Große Teile der mittelalterlichen Gebäude dort unten lagen noch im Schatten. Die schmale Einkaufsstraße war menschenleer. In der Ferne die mächtige Burg des Klosters strahlte als einziges Monument im goldenen Schein der Sonne. Und auch die Spitze der alles überragenden Kirche am Markt war erwacht, leuchtete grüßend zu mir herüber und sandte mir ihr sonntägliches Geläut entgegen. Undeutlich sah ich einige Kirchgänger durch die leeren Gassen eilen. Was mochte sie bewegen? Der Ruf der Glocken? Die Einsamkeit der Herzen im Schatten des Lebens? Wo war der alte Bettler, der gewöhnlich auf der Brücke am Eingang der Stadt saß? Spürte er noch die Kälte der vergangenen Nacht auf irgendeiner Parkbank am Ufer des Flusses, der sich silbern durch die Stadt zog?

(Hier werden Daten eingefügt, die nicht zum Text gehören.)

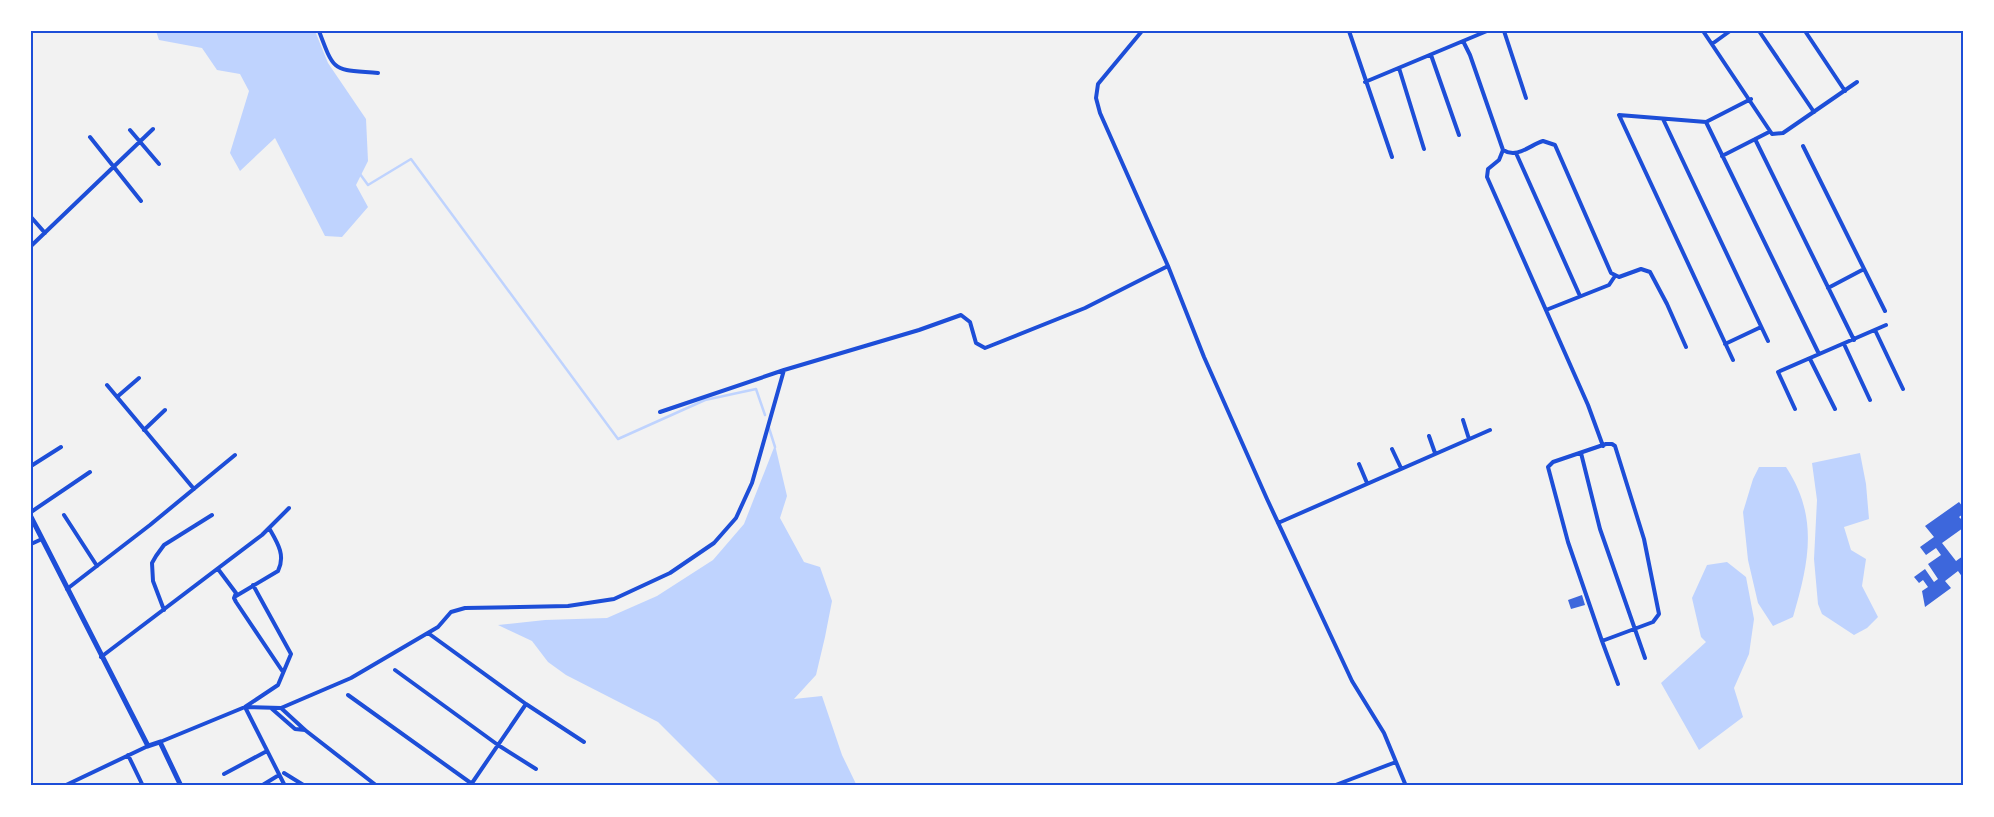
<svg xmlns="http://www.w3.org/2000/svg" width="1994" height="817" viewBox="0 0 1994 817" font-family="Merriweather,serif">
  <rect width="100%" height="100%" fill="#f2f2f2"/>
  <path fill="#bfd3fe" d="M156,31H315L328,63L366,119L368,161L356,185L368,207L342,237L325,236L275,138L240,171L230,153L249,91L240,74L217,70L202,48L159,40Z
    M775,445L787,496L780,518L804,562L820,567L832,601L825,637L816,675L794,699L822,696L842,755L857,786H722L658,722L566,675L548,662L532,641L498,625L545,620L607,618L657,596L713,560L744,524Z
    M1860,453L1866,484L1869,519L1844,527L1851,550L1866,559L1862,586L1878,617L1867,628L1854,635L1822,614L1818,604L1814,559L1817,500L1812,463Z
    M1759,467H1786C1819,517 1809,562 1793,617L1773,626L1758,603L1748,560L1743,512L1753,479Z
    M1727,562L1746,577L1754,619L1749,654L1734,688L1743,717L1699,750L1661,683L1706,642L1701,637L1692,598L1707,565Z"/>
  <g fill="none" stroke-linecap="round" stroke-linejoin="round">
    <path stroke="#bfd3fe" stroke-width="2.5" d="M360,174L368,185L411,159L618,439L705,400L756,389L765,415
      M769,428L775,447"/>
  </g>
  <path fill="#3d67dc" d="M1959,502L1963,507V514L1959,517L1963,521V528L1942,543L1956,561L1963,556V578L1958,571L1945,581L1951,588L1925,607L1922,591L1928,587L1923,580L1919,583L1914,577L1925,569L1934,582L1938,579L1928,564L1941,555L1936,548L1926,555L1920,547L1934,537L1925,526Z
    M1582,595L1585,605L1571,609L1568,600Z"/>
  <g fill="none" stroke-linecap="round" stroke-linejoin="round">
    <path stroke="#1d4ed8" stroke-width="4" d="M319,31C335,74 333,69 378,73
      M1142,31L1098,84L1096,98L1100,113L1168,266L1204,357L1267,499L1352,681L1384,733L1406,786
      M1349,31L1392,157
      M1504,31L1526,98
      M1703,31L1772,134L1783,133L1857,82
      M1759,31L1814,112
      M1805,31L1845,91
      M1463,41L1470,55L1503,150L1499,160L1488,169L1487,177L1588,405L1603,446
      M1712,44L1730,31
      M1431,55L1459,135
      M1399,68L1424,149
      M1365,82L1487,31
      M1663,119L1768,341
      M1706,122L1819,354
      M130,130L159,164
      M90,137L141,201
      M1755,139L1854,340
      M1803,146L1885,311
      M1503,150C1517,159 1530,145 1543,141L1555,145L1611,273L1619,277L1641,269L1650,272L1667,304L1686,347
      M1516,153L1580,296
      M1722,156L1769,132
      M31,217L45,233
      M31,246L153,129
      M1828,288L1864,269
      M1546,310L1609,285L1615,276
      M1875,330L1903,389
      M1725,344L1761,327
      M1844,344L1870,400
      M1810,359L1835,409
      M1733,360L1619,115L1706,122L1751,99
      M107,385L194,489
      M117,397L139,378
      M1795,409L1778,372L1886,325
      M660,412L784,370L919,330L961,315L970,322L976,343L985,348L1085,308L1168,266
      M1463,420L1469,439
      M144,430L165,410
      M1429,436L1435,453
      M1606,444H1612L1615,446L1644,539L1659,614L1653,622L1602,641L1568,542L1548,467L1553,462Z
      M1392,449L1401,468
      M1581,453L1600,529L1645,658
      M1359,464L1367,483
      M31,466L61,447
      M31,512L90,472
      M64,515L97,566
      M1278,523L1490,430
      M31,544L42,539
      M218,569L236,593L234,598L236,602L283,672
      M67,589L150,525L235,455
      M236,596L278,571C286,555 277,542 269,528
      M164,610L153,581L152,563L156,556L164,545L212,515
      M428,633L526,704L584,742
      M1602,641L1618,684
      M101,657L262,535L289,508
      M395,670L498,745L536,769
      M348,695L475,786
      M245,707L281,708L351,678L438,627L451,612L465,608L568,606L614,599L670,573L714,543L736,518L752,483L784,370
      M245,707L285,786
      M271,708L295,729L305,730
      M281,708L305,730L377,786
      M160,742L245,707L278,685L291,654L253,585
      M128,755L143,786
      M284,773L305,786
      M224,774L267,751
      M64,786L148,746
      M261,786L279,775
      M470,786L526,704
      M1333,786L1396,762"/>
    <path stroke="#1d4ed8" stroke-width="5" d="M31,517L148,746L160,742L181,786"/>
  </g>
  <rect width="1994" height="817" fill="none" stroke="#ffffff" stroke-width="65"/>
  <rect x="32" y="32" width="1930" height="752" fill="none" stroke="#1d4ed8" stroke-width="2"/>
</svg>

Diese und ähnliche Gedanken zogen in mir langsam und unaufhaltsam auf, wie der Frost in meine Füße – und der Zweifel. Während weit oben der milchige Dunst den erwachenden Morgen begrüßte, fragte ich mich zu welcher Welt ich eigentlich gehörte, zu der da unten oder der hier oben. Oder war da überhaupt eine Trennung möglich? Gehörten wir nicht seit Anbeginn auch zu verschiedenen Welten, die schon immer darum rangen sich zu vereinigen? Was machte mich so sicher, wirklich auf der Höhe zu sein, auf der Höhe des Lebens, der Zeit? Was gab ich als Äquivalent den Augenblicken des Glücks und der Zuversicht?

Langsam erhob ich mich und sah gerade noch das leuchtende Band der zwei Waggons des Triebwagens fast lautlos über die Eisenbahnbrücke ziehen. Erste Boten einer beginnenden Geschäftigkeit und doch verhalten, so wie der Morgen, der sich ausbreitete, als hielte er den Atem an. Als gönne er den Menschen und der Natur diesen Augenblick der Besinnung. Es war Sonntag.

Auf dem  Rückweg begegnete ich der alten Frau mit ihrem Mops. Wie immer grüßte ich und erhielt wie stets keine Antwort. War sie eigentlich noch von dieser Welt oder hielt auch sie den Atem an – so lange schon?
Durch meinen Garten flogen die ersten Spatzen mit zaghaft, fröhlichem Geschwätz. Ich sah mich am Fenster sitzen, die dampfende Kaffeetasse in der Hand.
Im Eintreten fiel der Blick auf den Spruch über dem  Klavier:
Und ich las ihn, als ob es zum ersten Mal gewesen wäre.

Gott gebe mir die Gelassenheit, Dinge hinzunehmen, die ich nicht ändern kann, den Mut Dinge zu ändern, die ich ändern kann und die Weisheit, das eine von dem anderen zu unterscheiden.